Porter's Five Forces of Competitive Position Analysis were developed in 1979 by Michael E Porter of Harvard Business School as a simple framework for assessing and evaluating the competitive strength and position of a business organisation.

What is the bargaining power of buyers in Porter's five forces? ›

The Bargaining Power of Buyers, one of the forces in Porter's Five Forces Industry Analysis framework, refers to the pressure that customers/consumers can put on businesses to get them to provide higher quality products, better customer service, and/or lower prices.

What is Porter's most powerful force? ›

According to Porter, Rivalry among competing firms is usually the most powerful of the five competitive forces.
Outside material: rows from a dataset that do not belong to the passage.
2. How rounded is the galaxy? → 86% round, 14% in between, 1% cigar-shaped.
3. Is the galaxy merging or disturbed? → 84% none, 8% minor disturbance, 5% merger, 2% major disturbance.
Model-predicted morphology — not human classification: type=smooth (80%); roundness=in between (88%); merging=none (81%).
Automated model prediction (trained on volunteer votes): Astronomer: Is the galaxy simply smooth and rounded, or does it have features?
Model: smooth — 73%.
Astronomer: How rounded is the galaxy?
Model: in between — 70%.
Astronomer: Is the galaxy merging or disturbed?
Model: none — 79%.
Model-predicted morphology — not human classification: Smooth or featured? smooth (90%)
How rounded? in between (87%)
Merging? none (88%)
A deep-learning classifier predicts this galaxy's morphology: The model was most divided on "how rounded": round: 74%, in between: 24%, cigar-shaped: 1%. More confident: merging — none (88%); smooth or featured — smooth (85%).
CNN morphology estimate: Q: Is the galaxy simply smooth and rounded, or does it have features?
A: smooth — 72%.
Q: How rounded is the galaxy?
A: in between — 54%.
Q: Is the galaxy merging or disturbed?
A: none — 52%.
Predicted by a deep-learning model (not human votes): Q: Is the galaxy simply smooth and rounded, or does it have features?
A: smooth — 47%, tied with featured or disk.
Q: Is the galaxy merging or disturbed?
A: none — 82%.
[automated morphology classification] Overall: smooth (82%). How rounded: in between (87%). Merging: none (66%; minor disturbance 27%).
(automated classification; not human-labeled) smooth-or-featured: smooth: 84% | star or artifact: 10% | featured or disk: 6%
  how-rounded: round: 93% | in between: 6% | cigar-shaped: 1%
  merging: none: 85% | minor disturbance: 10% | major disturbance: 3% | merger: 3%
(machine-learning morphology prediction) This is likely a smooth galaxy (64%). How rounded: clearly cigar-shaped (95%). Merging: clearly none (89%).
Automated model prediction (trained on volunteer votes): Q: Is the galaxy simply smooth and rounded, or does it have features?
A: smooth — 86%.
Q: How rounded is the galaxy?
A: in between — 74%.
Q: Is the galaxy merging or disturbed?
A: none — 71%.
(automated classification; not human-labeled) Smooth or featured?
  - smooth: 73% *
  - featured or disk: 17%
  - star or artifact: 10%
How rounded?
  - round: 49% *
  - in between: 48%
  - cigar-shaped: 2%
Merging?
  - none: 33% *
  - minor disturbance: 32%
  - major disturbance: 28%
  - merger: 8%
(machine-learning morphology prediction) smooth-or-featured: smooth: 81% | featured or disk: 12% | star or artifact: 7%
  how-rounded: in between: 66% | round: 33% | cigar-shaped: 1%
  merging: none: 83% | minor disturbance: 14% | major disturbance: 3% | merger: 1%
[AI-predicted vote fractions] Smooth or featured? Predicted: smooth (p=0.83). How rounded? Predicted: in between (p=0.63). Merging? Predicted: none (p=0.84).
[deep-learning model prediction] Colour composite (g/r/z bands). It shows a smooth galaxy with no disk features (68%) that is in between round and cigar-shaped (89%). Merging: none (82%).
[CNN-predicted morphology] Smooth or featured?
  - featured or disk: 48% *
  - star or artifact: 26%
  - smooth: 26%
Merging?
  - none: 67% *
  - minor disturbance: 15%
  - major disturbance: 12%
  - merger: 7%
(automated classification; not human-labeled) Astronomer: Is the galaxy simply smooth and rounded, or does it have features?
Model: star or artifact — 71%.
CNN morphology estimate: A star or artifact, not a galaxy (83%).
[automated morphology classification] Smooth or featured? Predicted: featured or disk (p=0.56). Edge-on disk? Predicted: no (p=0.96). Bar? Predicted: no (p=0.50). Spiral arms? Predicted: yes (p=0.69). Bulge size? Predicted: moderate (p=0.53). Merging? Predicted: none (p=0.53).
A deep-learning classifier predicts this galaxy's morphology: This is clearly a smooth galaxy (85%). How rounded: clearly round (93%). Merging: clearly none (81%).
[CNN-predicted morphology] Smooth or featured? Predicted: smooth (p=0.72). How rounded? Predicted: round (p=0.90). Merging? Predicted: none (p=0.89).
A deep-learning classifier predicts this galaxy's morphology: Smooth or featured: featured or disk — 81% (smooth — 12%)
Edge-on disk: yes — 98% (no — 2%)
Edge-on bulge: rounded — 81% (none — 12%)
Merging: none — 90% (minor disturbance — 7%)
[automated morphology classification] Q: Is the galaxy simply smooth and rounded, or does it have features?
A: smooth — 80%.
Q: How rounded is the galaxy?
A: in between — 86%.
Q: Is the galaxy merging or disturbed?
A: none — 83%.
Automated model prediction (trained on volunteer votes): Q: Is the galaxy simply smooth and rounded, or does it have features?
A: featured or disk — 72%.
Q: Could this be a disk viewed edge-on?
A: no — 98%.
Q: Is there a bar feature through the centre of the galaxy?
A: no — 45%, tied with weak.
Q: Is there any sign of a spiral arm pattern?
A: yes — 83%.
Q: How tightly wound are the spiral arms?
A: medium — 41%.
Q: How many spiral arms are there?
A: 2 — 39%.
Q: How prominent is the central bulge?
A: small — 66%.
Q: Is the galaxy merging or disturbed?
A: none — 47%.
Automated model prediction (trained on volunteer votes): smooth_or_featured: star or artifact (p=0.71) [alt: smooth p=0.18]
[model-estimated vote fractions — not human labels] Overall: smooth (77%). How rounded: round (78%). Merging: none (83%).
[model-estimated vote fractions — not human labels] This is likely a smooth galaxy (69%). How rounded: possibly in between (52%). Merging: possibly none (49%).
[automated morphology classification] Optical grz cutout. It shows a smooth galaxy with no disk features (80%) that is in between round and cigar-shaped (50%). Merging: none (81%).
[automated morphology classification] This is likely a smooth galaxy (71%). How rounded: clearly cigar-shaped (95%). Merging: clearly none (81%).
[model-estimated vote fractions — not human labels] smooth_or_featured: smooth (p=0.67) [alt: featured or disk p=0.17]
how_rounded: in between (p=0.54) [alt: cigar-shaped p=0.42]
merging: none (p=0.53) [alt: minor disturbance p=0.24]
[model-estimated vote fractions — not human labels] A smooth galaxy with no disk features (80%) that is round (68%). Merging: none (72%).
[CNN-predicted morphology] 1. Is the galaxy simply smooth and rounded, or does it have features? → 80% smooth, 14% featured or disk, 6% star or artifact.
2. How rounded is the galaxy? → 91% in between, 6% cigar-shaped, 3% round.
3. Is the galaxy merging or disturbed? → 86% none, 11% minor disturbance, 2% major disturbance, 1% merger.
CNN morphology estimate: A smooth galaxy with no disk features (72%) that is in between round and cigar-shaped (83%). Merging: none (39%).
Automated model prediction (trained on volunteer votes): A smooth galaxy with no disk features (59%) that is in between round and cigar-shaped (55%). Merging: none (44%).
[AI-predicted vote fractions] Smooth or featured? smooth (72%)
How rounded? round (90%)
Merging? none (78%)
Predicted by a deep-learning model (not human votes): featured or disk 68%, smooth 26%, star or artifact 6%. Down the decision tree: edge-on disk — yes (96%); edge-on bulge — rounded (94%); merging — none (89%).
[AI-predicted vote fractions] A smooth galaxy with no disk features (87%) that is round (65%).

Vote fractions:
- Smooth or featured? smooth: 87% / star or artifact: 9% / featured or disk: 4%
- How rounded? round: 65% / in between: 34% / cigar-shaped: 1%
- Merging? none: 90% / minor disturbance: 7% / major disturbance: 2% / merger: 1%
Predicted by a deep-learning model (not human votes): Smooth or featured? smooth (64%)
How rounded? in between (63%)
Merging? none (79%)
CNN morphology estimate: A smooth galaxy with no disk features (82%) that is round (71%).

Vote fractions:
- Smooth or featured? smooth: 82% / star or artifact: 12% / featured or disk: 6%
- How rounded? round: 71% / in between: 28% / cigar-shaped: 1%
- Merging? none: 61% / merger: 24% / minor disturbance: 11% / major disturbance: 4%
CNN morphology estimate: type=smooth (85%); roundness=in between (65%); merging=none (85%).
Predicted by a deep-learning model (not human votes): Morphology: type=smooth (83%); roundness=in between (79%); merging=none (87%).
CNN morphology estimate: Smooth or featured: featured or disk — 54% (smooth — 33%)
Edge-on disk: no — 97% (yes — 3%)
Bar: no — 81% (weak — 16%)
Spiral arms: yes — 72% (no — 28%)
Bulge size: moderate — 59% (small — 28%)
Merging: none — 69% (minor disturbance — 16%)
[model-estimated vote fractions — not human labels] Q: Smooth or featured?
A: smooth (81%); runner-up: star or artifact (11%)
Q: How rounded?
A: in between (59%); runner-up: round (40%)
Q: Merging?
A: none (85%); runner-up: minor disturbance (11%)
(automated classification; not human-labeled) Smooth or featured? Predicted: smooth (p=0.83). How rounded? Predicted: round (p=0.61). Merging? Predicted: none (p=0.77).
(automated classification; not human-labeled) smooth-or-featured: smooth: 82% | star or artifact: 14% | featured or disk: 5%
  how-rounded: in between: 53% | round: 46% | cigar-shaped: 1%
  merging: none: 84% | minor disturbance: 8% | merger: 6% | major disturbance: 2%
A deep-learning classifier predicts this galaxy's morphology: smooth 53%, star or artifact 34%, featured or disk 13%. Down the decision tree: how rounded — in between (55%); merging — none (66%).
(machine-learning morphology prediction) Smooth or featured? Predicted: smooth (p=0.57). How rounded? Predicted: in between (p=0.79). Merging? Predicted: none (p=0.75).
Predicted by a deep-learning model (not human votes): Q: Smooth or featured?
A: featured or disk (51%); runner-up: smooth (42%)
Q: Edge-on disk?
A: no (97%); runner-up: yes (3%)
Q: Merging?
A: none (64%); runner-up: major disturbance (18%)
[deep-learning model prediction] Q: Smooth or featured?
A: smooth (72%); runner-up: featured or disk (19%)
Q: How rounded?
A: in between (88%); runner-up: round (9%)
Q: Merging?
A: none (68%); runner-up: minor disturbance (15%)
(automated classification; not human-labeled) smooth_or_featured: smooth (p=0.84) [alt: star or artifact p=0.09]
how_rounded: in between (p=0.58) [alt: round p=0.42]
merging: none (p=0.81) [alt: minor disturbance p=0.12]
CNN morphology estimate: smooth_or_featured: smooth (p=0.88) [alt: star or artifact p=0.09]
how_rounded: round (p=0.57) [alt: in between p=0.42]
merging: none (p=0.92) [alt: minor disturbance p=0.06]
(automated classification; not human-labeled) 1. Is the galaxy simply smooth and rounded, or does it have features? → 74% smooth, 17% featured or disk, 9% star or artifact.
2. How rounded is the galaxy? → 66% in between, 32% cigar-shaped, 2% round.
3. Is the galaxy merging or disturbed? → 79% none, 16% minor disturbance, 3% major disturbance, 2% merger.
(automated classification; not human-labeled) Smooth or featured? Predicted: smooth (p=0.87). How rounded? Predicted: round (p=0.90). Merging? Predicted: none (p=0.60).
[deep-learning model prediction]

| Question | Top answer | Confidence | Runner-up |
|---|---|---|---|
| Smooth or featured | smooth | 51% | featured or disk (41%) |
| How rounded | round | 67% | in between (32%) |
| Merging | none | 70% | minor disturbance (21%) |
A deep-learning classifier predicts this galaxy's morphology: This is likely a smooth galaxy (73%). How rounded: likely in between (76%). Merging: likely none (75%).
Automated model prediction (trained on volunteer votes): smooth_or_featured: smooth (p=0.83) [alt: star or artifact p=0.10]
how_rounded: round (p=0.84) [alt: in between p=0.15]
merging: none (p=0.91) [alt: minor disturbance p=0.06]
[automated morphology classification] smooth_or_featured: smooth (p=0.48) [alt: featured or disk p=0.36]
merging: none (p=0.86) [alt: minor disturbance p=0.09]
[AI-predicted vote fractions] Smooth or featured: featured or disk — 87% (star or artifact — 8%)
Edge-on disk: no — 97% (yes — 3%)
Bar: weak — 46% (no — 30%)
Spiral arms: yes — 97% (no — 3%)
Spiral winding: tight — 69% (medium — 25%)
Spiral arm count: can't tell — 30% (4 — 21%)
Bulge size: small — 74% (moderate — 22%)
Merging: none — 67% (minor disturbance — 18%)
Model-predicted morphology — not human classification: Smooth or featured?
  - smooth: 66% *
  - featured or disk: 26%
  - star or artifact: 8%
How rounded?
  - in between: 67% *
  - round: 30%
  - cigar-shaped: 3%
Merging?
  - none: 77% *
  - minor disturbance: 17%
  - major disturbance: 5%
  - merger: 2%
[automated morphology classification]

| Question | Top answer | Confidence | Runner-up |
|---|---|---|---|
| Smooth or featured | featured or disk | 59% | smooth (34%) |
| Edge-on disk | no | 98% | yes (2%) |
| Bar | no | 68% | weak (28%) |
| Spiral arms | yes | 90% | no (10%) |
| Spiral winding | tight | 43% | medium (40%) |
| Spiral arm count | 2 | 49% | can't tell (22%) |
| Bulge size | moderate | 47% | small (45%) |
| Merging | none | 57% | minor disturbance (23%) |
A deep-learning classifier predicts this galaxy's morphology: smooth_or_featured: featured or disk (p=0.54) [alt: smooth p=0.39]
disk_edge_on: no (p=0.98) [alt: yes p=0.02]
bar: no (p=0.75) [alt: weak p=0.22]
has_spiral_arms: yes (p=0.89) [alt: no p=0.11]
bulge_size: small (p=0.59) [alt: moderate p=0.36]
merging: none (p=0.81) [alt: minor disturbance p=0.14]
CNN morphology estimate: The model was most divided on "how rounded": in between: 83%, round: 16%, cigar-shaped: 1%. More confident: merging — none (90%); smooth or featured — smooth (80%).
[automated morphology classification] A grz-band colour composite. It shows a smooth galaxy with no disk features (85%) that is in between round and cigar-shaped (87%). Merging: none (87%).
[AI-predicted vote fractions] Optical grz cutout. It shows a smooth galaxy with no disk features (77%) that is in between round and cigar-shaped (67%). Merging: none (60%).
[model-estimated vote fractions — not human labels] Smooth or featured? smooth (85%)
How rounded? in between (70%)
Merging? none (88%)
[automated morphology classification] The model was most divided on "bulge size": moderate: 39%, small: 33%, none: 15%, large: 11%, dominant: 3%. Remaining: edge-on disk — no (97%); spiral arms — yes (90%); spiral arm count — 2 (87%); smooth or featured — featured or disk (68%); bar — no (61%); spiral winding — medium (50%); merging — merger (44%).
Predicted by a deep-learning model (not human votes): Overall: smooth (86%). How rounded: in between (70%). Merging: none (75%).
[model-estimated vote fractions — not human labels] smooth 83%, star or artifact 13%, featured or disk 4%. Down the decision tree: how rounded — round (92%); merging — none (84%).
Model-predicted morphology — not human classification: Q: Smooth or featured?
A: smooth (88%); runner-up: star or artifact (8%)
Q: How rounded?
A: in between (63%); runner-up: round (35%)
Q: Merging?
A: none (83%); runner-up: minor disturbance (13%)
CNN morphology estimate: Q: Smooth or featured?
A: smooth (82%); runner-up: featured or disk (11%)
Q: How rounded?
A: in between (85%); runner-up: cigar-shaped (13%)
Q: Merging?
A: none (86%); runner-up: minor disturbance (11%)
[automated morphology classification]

How do Porter's five forces affect profit for an industry? ›

The five forces framework

Porter's five forces is an amazing tool enabling organizations to evaluate the profitability of a market or industry. It is based on five forces that affect attractiveness: competitive rivalry, supplier power, buyer power, threat of substitution and threat of new entry.

Why is the five forces model valuable? ›

A Five Forces analysis can help companies assess industry attractiveness, how trends will affect industry competition, which industries a company should compete in—and how companies can position themselves for success.

What is an example of threat of new entrants? ›

Examples of threats of new entrants include: Low barriers to entry: If it is relatively easy and inexpensive for new companies to enter the market, the threat of new entrants is high. For example, if it is easy to start an e-commerce business, the threat of new entrants in the retail industry is high.

What is supplier power in Porter's five forces? ›

What is it? Power of Suppliers. Suppliers have the power to influence the price as well as the availability of resources/inputs. Suppliers are most powerful when companies are dependent on them and cannot switch suppliers because of high costs or lack of alternative sources.

What is an example of competitive rivalry? ›

Consider this example of using competitive rivalry to your company's advantage to better your understanding of the overall process:Anna's Books and Books Bonanza are competing bookstores in a small town. Both companies are similar sizes and offer a similar range of products.

How does a five forces analysis contribute to a strategic analysis? ›

A Five Forces analysis can help companies assess industry attractiveness, how trends will affect industry competition, which industries a company should compete in—and how companies can position themselves for success.

Is Porter's 5 Forces macro or micro? ›

Porter's 5 Forces are generally more of a micro tool, while SWOT analysis is comparatively macro.